_Excerpt to read_:
Thursday 13 May 2021

Learning how to be self-attentive

A friend sent me a series of three emails, in the first of which he wrote:

With regards to Self-investigation, I have a few questions:

1. Am I investigating the ego/individual self, with the aim of finding the falsity of it?
2. Or am I investigating the true Self, with the aim of uncovering my true nature?
3. What is the best approach to achieve the goal?
— To rest in the sense of ‘I’?
— To rest in the sense of ‘I Am’?
— To be aware that I am conscious in this and every moment and be aware of this consciousness?
— To be aware that I am always aware, unchanging against the backdrop of the ever-changing? (similar to the above)
— To keep chasing the sense of I and then whenever I think that I have found this sense of I, to immediately notice it is an object and I can’t be an object, so then ask myself... who is aware of that objectifiable sense of I and keep diligently chasing the subjective knower?

In summary — what is the most direct and correct way to practice this? I find that when I am sitting in meditation, I find so many different approaches popping up... Or maybe all are okay? Please help with any advice :)
The first two sections below are what I wrote in reply to this first email:
  1. Investigating ego is investigating our real nature, because we are just one, and ego is ourself conflated with adjuncts
  2. ‘I’ is neither an object nor something unknown, so rather than looking for it, we need to look at it, which means we just need to be self-attentive
  3. Anything that appears or disappears is not ourself, so we should ignore all such things, and try to be aware only of that which is permanent and unchanging, namely our own being
  4. As the knower we always know ourself just by being ourself, but in order to know ourself as we actually are we need to be so keenly self-attentive that we thereby cease to be aware of anything else whatsoever
  5. We need to turn our attention back to ourself only when we have allowed it to slip away towards anything else, and until then we just need to continue holding fast to self-attentiveness
1. Investigating ego is investigating our real nature, because we are just one, and ego is ourself conflated with adjuncts

We are just one and not two. In other words, there is only one self or ‘I’. When this one ‘I’ is mixed and conflated with adjuncts as ‘I am this body’ it is what is called ego, and when it remains as it is (that is, as just ‘I am’, without any adjuncts) it is what we actually are.

Therefore the answer to both of your first two questions is yes. By investigating ego, we will find what we actually are. If we look carefully at what seems to be a snake, we will see that it is not a snake but just a rope. Likewise, if we attend keenly to what seems to be ego, we will see that it is not ego (an adjunct-mixed awareness) but only our real nature (pure awareness).

We seem to be ego only so long as we are attending to anything other than ourself, but when we attend only to ourself, ego subsides and dissolves back into its source and substance, the pure awareness ‘I am’.

2. ‘I’ is neither an object nor something unknown, so rather than looking for it, we need to look at it, which means we just need to be self-attentive

Regarding your question 3, the first four descriptions seem to be more or less appropriate, but the last one seems rather confused. As you say, I cannot be an object, so we should never be looking for an object. I am the subject, so we need to turn our attention back towards ourself, the subject, away from all objects. To whom do all objects appear? To me. That is what we need to attend to.

If I were something unknown, we may need to look for it or even chase it, but it is not unknown. It is the one thing that we always know, whether or not we know anything else, so rather than looking for it, we need to look at it. In other words, we just need to be self-attentive.

_Entries shown_:
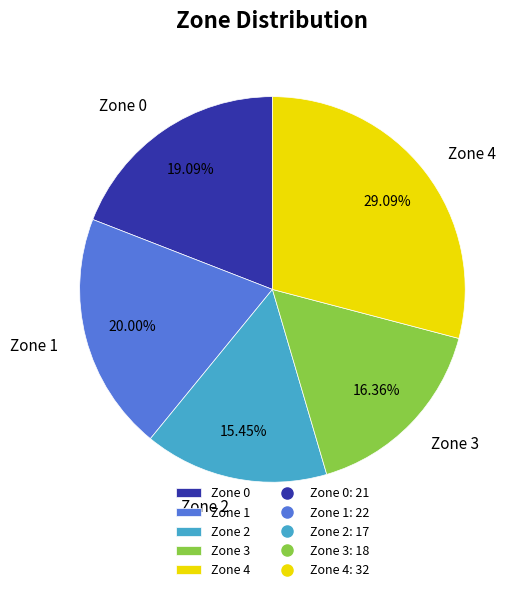

Count the number of slices in the pie.

5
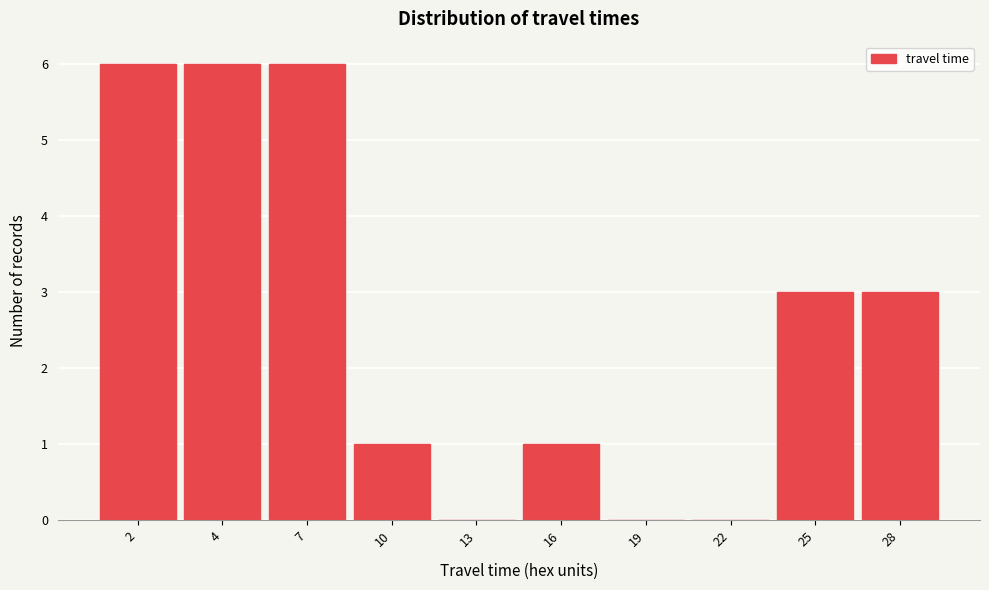

Reading left to right, what are all the values shown in this chart?

2=6	4=6	7=6	10=1	13=0	16=1	19=0	22=0	25=3	28=3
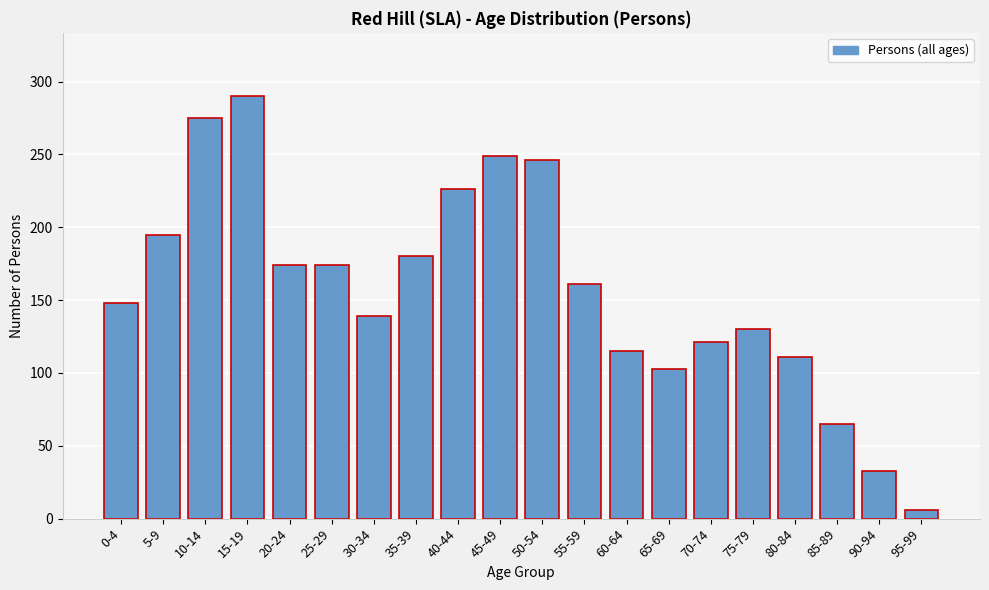

Reading left to right, extract all data points from this chart.

0-4=148	5-9=195	10-14=275	15-19=290	20-24=174	25-29=174	30-34=139	35-39=180	40-44=226	45-49=249	50-54=246	55-59=161	60-64=115	65-69=103	70-74=121	75-79=130	80-84=111	85-89=65	90-94=33	95-99=6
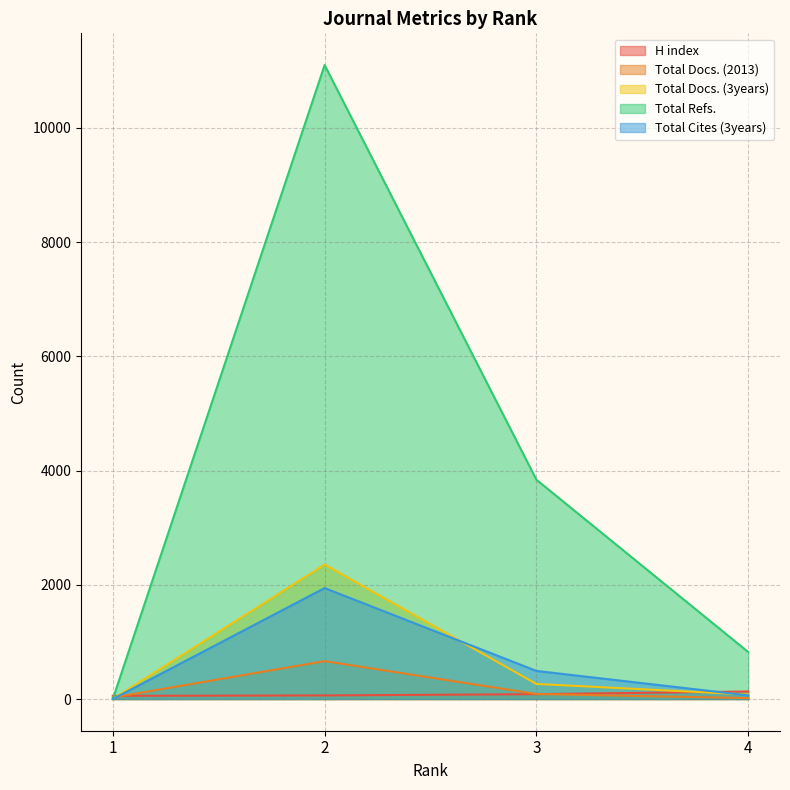

Reading left to right, extract all data points from this chart.

H index: 56	63	85	132
Total Docs. (2013): 26	664	88	16
Total Docs. (3years): 0	2355	264	79
Total Refs.: 0	11102	3840	823
Total Cites (3years): 0	1943	492	64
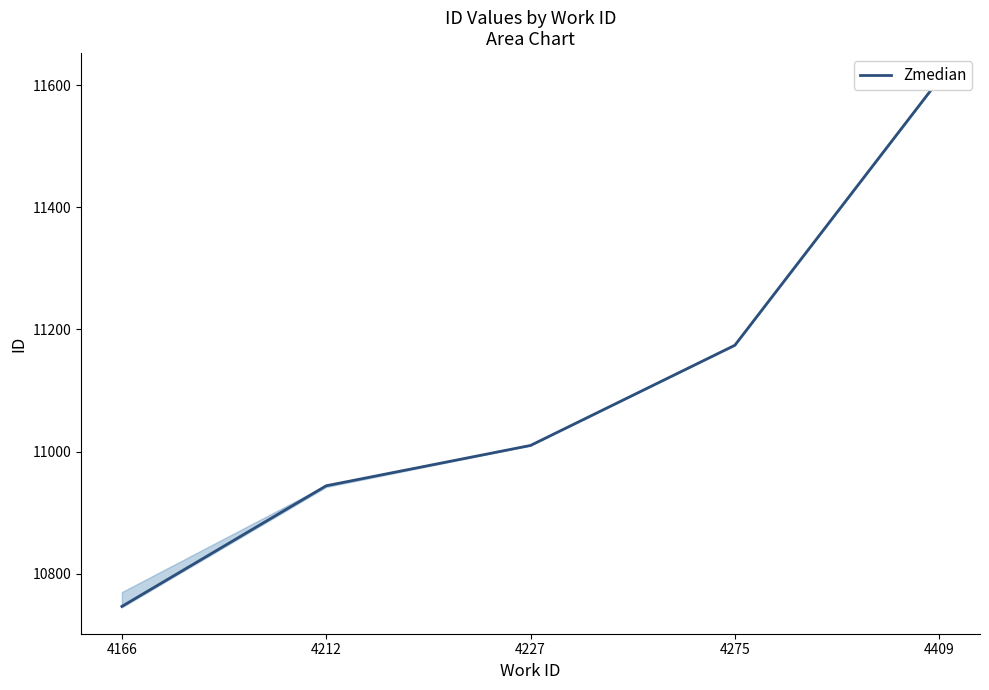

Which has a higher value, 4166 or 4275?

4275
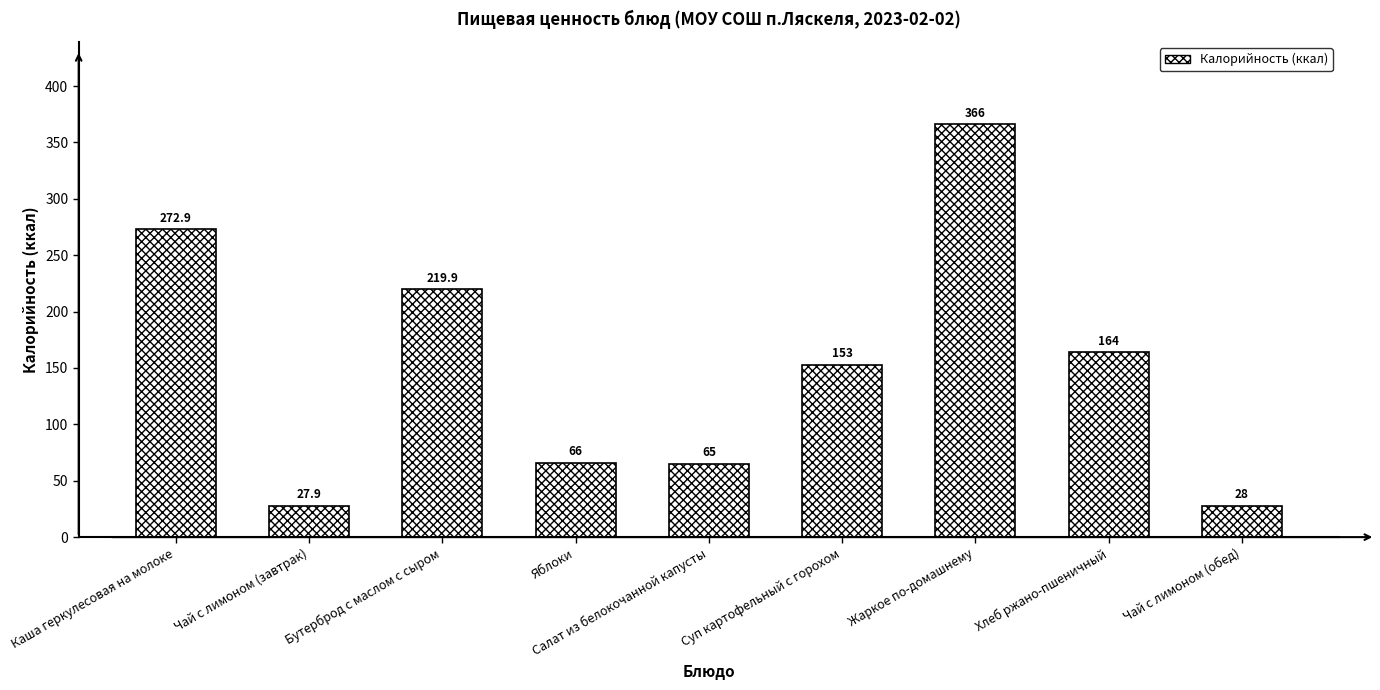

Reading left to right, extract all data points from this chart.

272.9	27.9	219.9	66.0	65.0	153.0	366.0	164.0	28.0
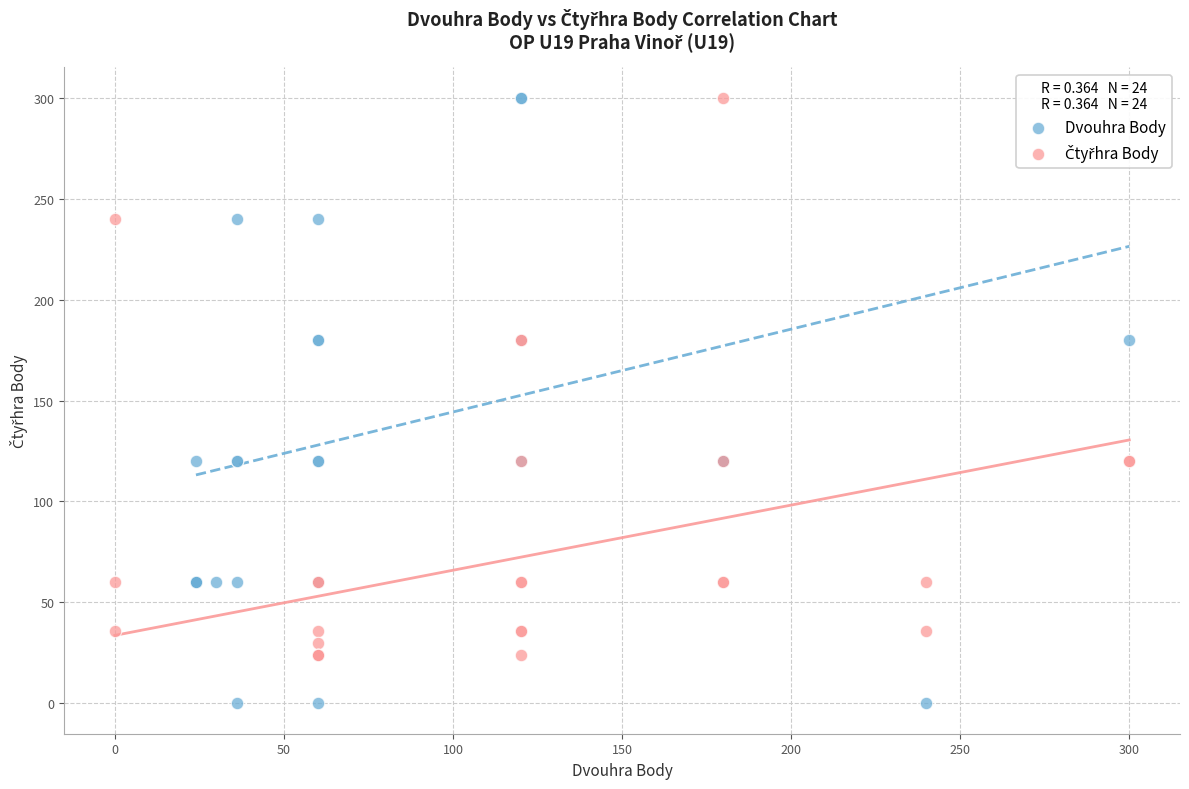

Which series has the widest spread of Y values?

Dvouhra Body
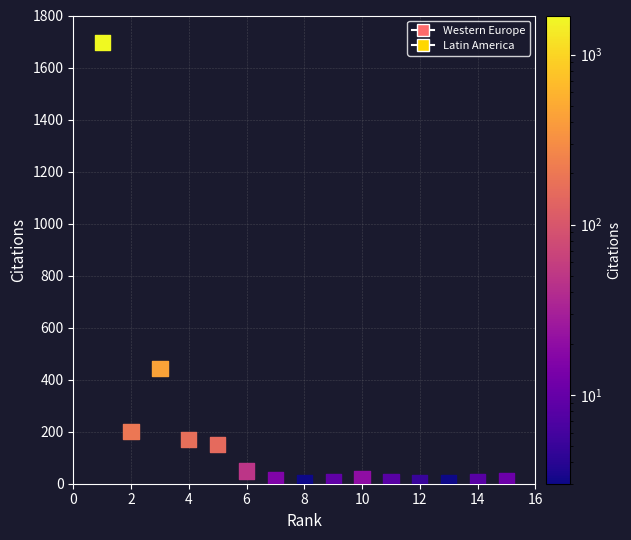

What is the range of X values (max minus min)?

14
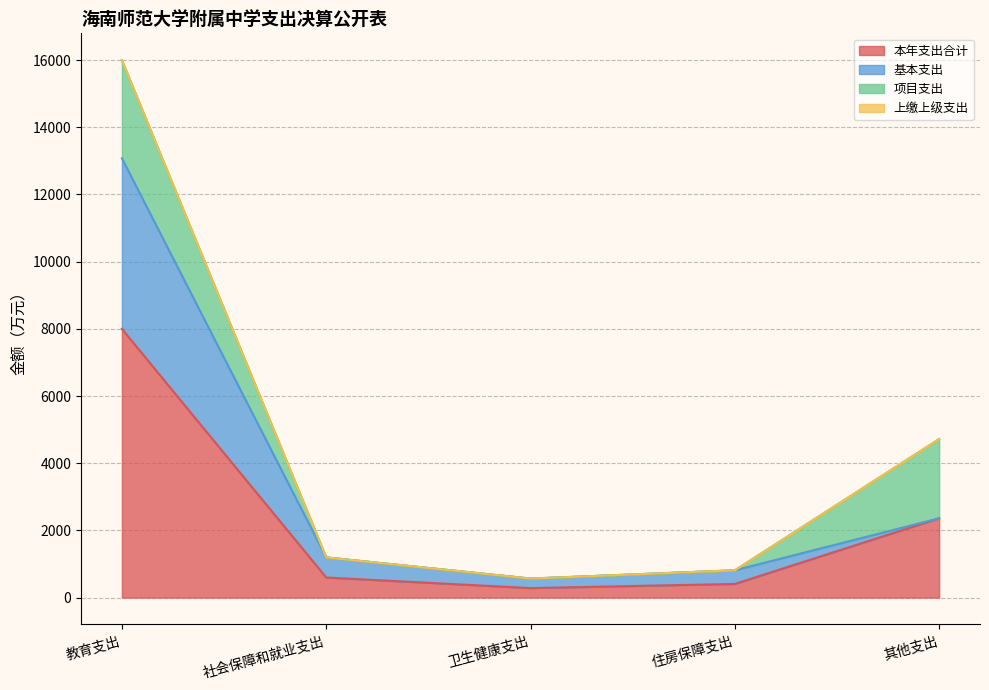

Does the chart have visible grid lines?

Yes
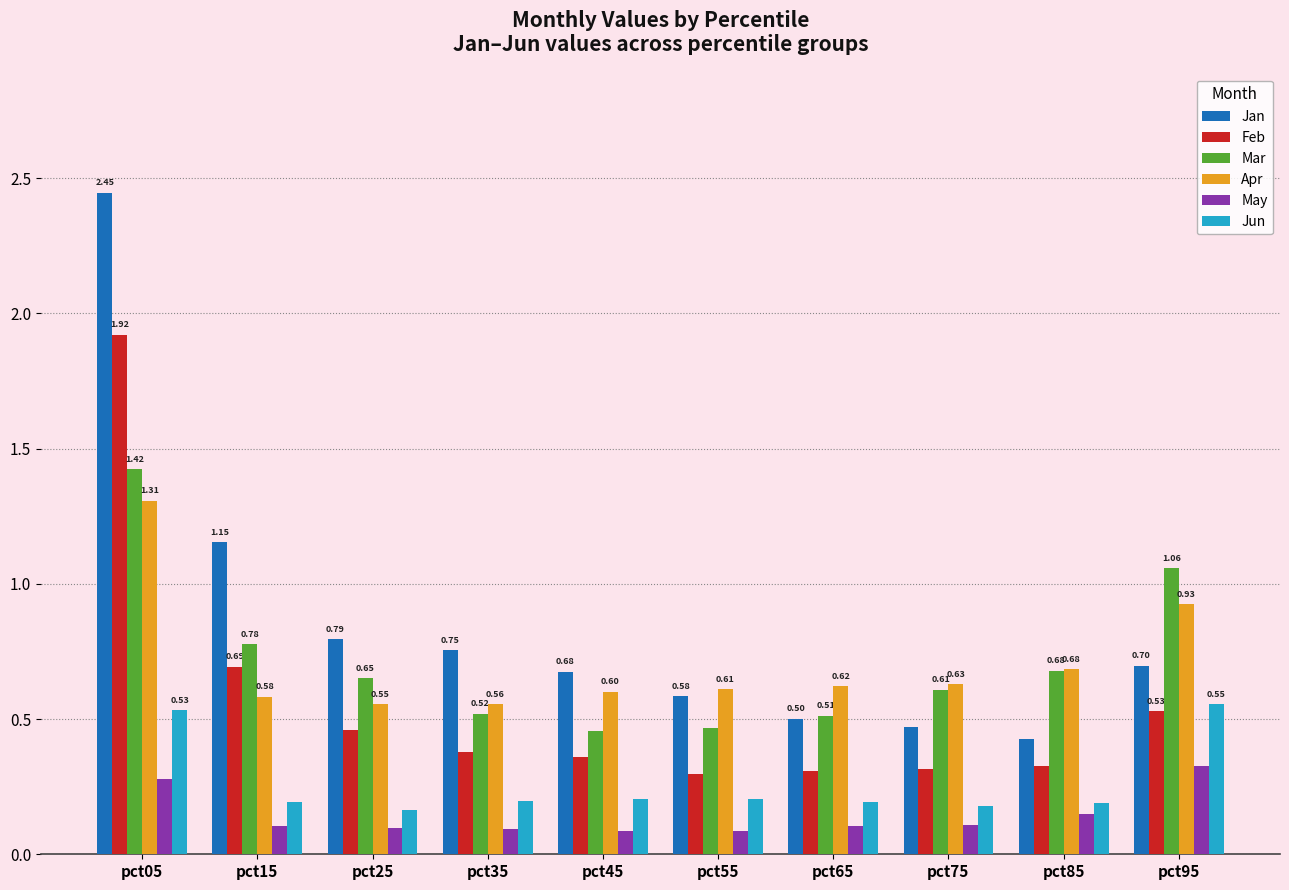

What is the total value across all series at pct75?

2.3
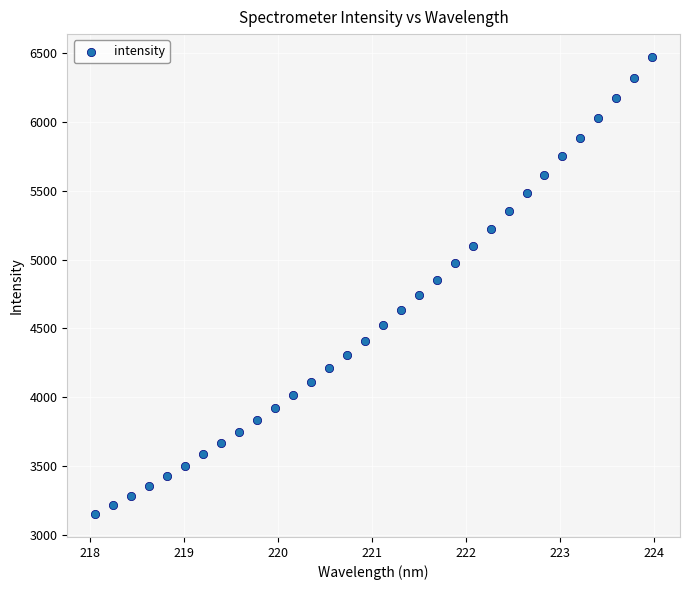

What is the range of Y values (max minus min)?

3322.5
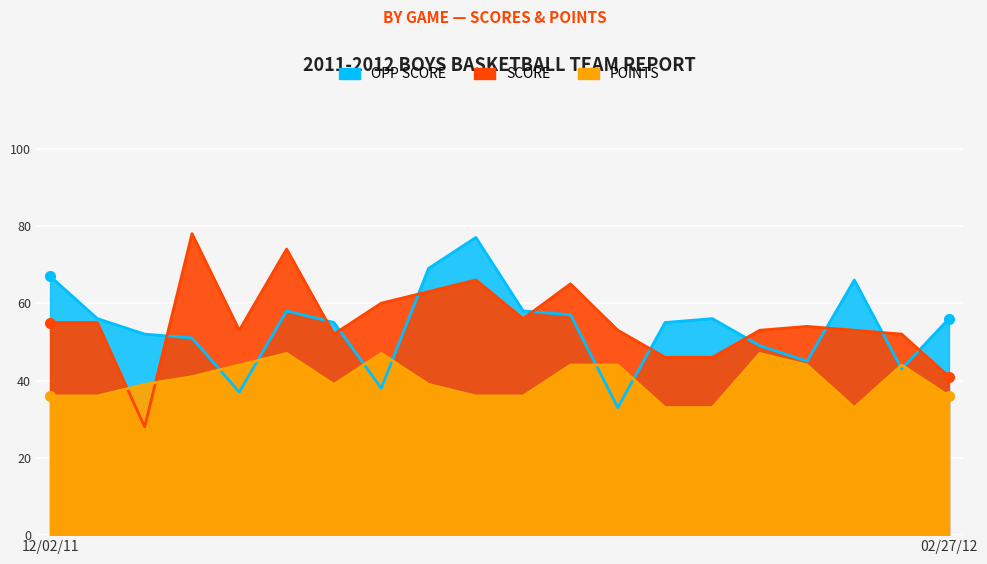

Where is SCORE nearest to the value 53?

12/17/11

_Instructions to follow_: List every approach the friend proposes in his third question in the post on learning to be self-attentive.

_Response for this exercise_:
- To rest in the sense of ‘I’
- To rest in the sense of ‘I Am’
- To be aware that I am conscious in this and every moment and be aware of this consciousness
- To be aware that I am always aware, unchanging against the backdrop of the ever-changing
- To keep chasing the sense of I, and whenever I think I have found it, to notice that it is an object and I can’t be an object, then ask who is aware of that objectifiable sense of I and keep diligently chasing the subjective knower